### Written task
From the first line of the records below, transcribe each line exactly up to and including the one with "The file can"; pictures stay out.

━━━ Data for review

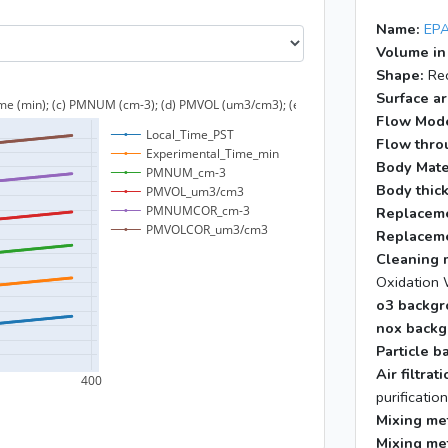
Name:
EPA
Volume in
Shape:
Rec
Surface ar
Flow Mod
Flow throu
Body Mate
Body thic
Replaceme
Replaceme
Cleaning 
Oxidation 
o3 backgr
nox backg
Particle b
Air filtra
purificatio
Mixing me
Mixing me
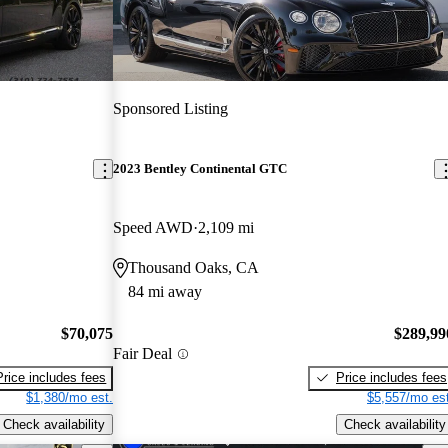
Sponsored Listing
2023 Bentley Continental GTC
Speed AWD
2,109 mi
Thousand Oaks, CA
84 mi away
$70,075
$289,99
Fair Deal
Price includes fees
Price includes fees
$1,380/mo est.
$5,557/mo est
Check availability
Check availability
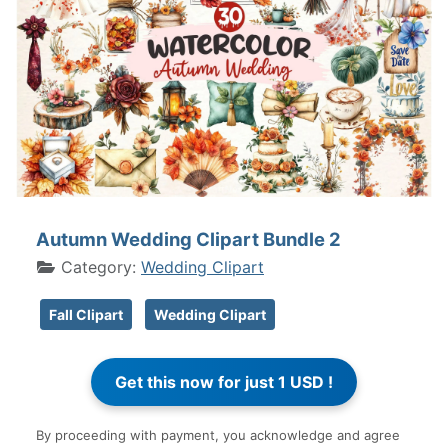
Autumn Wedding Clipart Bundle 2
Category:
Wedding Clipart
Fall Clipart
Wedding Clipart
By proceeding with payment, you acknowledge and agree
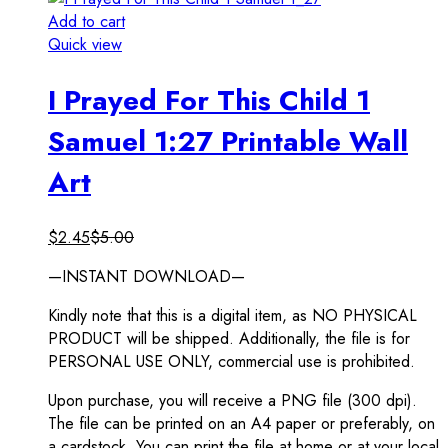
Add to cart
Quick view
I Prayed For This Child 1
Samuel 1:27 Printable Wall
Art
$
2.45
$
5.00
—INSTANT DOWNLOAD—
Kindly note that this is a digital item, as NO PHYSICAL
PRODUCT will be shipped. Additionally, the file is for
PERSONAL USE ONLY, commercial use is prohibited.
Upon purchase, you will receive a PNG file (300 dpi).
The file can be printed on an A4 paper or preferably, on
a cardstock. You can print the file at home or at your local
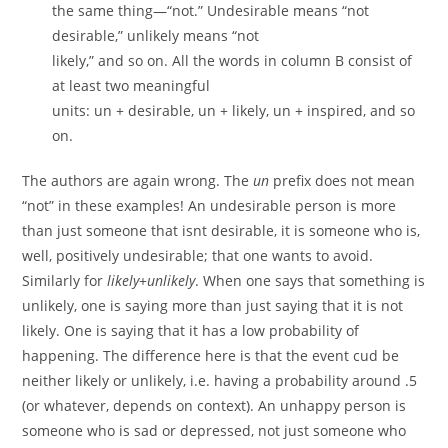
the same thing—“not.” Undesirable means “not
desirable,” unlikely means “not
likely,” and so on. All the words in column B consist of
at least two meaningful
units: un + desirable, un + likely, un + inspired, and so
on.
The authors are again wrong. The
un
prefix does not mean
“not” in these examples! An undesirable person is more
than just someone that isnt desirable, it is someone who is,
well, positively undesirable; that one wants to avoid.
Similarly for
likely
+
unlikely
. When one says that something is
unlikely, one is saying more than just saying that it is not
likely. One is saying that it has a low probability of
happening. The difference here is that the event cud be
neither likely or unlikely, i.e. having a probability around .5
(or whatever, depends on context). An unhappy person is
someone who is sad or depressed, not just someone who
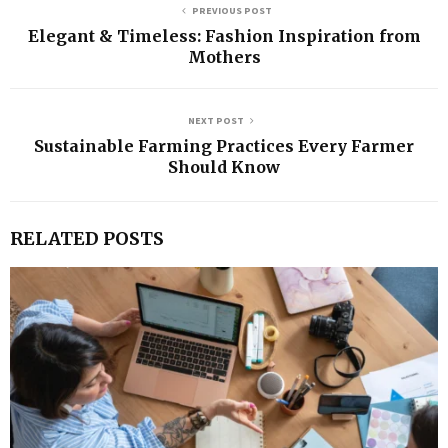
PREVIOUS POST
Elegant & Timeless: Fashion Inspiration from
Mothers
NEXT POST
Sustainable Farming Practices Every Farmer
Should Know
RELATED POSTS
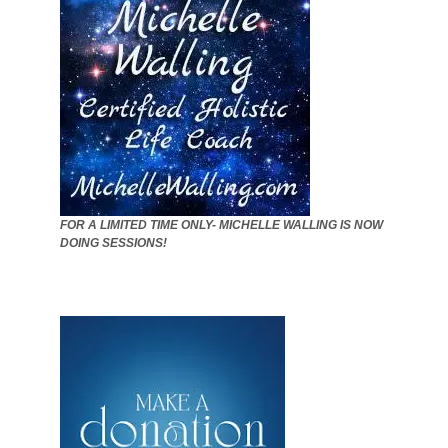
FOR A LIMITED TIME ONLY- MICHELLE WALLING IS NOW
DOING SESSIONS!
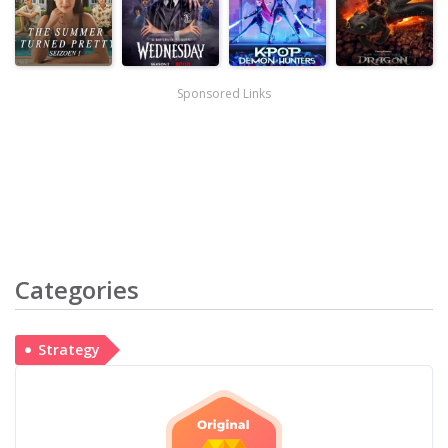
Sponsored Links
Categories
Strategy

━━━━━━

### Answer space
Name:
EPA
Volume in
Shape:
Rec
Surface ar
Flow Mod
Flow throu
Body Mate
Body thic
Replaceme
Replaceme
Cleaning 
Oxidation 
o3 backgr
nox backg
Particle b
Air filtra
purificatio
Mixing me
Mixing me
Sponsored Listing
2023 Bentley Continental GTC
Speed AWD
2,109 mi
Thousand Oaks, CA
84 mi away
$70,075
$289,99
Fair Deal
Price includes fees
Price includes fees
$1,380/mo est.
$5,557/mo est
Check availability
Check availability
Autumn Wedding Clipart Bundle 2
Category:
Wedding Clipart
Fall Clipart
Wedding Clipart
By proceeding with payment, you acknowledge and agree
Add to cart
Quick view
I Prayed For This Child 1
Samuel 1:27 Printable Wall
Art
$
2.45
$
5.00
—INSTANT DOWNLOAD—
Kindly note that this is a digital item, as NO PHYSICAL
PRODUCT will be shipped. Additionally, the file is for
PERSONAL USE ONLY, commercial use is prohibited.
Upon purchase, you will receive a PNG file (300 dpi).
The file can be printed on an A4 paper or preferably, on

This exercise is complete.